Autonomy: extent to which the job enables an individual to experience freedom, independence, and discretion in both scheduling and determining the procedures used in completing the job.
Feedback: extent to which an individual receives direct and clear information about how effectively he or she is performing the job.
Moderator variables, including knowledge and skill, growth need strength, and context satisfactions, impact an individual’s responses to job enrichment, and not everyone desires a job containing high amounts of the core job characteristics.
Research demonstrates the model can be used to increase employee job satisfaction.
Job crafting: employees' attempts to proactively shape their work characteristics.
The job-crafting approach to job design represents proactive and adaptive employee behavior aimed at changing tasks, relationships, and cognitions associated with one’s job.
Table 5-2 defines and illustrates the three key forms of job crafting.

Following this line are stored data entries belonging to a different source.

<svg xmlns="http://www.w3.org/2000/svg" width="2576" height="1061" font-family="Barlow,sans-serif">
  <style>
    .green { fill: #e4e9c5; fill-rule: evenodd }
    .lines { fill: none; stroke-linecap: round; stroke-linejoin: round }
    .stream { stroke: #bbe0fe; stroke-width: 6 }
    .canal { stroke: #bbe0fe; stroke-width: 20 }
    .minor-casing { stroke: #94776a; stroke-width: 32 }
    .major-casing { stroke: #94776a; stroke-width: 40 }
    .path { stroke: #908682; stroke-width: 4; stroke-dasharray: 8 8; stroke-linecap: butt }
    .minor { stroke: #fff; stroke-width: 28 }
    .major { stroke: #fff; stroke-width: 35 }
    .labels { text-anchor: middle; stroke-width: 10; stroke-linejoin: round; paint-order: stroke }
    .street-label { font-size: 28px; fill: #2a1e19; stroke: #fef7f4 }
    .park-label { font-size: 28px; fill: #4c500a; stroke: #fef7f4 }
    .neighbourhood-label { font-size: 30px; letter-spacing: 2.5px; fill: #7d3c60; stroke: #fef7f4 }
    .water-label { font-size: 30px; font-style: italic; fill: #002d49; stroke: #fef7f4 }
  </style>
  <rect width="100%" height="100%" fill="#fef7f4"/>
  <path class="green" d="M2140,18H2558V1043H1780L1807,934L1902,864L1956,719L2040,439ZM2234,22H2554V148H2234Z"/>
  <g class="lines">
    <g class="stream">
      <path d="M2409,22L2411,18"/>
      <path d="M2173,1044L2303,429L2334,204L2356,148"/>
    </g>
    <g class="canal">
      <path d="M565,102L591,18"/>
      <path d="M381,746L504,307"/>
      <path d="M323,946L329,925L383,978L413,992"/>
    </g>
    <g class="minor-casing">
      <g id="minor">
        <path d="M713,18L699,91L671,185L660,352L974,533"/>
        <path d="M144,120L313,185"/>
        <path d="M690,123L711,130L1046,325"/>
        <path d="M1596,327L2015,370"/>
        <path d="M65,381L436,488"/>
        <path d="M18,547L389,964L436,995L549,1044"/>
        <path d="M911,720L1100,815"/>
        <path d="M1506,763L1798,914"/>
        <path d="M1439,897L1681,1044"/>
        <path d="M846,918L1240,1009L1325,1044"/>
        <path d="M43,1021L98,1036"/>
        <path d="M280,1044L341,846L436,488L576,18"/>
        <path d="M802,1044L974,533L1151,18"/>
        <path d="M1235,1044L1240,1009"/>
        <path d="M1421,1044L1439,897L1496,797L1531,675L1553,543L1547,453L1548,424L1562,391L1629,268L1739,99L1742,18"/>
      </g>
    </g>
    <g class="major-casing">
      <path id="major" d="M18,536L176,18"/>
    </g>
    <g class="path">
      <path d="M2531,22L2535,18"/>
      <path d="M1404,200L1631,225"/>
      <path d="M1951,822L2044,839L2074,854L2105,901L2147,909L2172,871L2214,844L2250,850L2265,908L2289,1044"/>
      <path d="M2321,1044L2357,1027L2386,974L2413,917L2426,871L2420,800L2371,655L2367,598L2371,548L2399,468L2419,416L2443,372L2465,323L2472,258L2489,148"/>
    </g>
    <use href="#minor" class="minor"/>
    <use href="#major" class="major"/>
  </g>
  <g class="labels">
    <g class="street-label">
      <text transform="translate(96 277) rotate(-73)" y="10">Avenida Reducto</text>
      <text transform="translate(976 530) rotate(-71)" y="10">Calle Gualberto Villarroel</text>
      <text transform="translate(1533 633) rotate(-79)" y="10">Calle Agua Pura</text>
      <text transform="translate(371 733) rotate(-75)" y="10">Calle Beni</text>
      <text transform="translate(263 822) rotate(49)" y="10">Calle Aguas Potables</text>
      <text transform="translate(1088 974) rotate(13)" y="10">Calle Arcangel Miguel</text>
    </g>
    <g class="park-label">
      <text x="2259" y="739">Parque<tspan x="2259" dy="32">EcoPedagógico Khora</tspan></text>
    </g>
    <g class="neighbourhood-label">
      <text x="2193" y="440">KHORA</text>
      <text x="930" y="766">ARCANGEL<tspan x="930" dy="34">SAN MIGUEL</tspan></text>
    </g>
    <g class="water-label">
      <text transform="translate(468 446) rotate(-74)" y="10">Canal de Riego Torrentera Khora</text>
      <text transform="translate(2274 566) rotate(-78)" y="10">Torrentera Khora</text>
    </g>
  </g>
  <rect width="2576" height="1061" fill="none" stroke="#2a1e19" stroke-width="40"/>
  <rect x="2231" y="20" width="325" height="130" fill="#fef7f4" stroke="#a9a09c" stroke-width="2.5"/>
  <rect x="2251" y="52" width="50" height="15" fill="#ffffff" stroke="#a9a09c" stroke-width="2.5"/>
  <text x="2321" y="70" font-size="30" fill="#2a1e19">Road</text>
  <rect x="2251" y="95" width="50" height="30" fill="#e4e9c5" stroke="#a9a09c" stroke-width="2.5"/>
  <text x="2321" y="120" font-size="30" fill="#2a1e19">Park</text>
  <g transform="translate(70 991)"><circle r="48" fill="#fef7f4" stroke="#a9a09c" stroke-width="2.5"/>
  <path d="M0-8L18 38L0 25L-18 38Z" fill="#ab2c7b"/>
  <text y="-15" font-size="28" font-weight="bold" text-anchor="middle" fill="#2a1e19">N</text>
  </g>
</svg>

The first form of job crafting involves changing one’s task boundaries by altering the number, scope, or nature of job tasks.
The second form of job crafting changes the relational nature of a job by changing the quality and/or amount of interaction with others encountered in a job.
The final form of job crafting is cognitive crafting by altering perceptions or thoughts about the tasks and relationships associated with a job.
Job crafting can change how employees perceive their jobs, resulting in more positive attitudes about their jobs, which, in turn, results in increased employee motivation, engagement, and performance.
Idiosyncratic deals (i-deals): employment terms individuals negotiate for themselves, taking myriad forms from flexible schedules to career development.
I-deals tend to involve task and work responsibilities, schedule flexibility, location flexibility, and compensation.
The goal of such deals is to increase employee motivation and productivity by allowing employees the flexibility to negotiate employment relationships that meet their needs and values.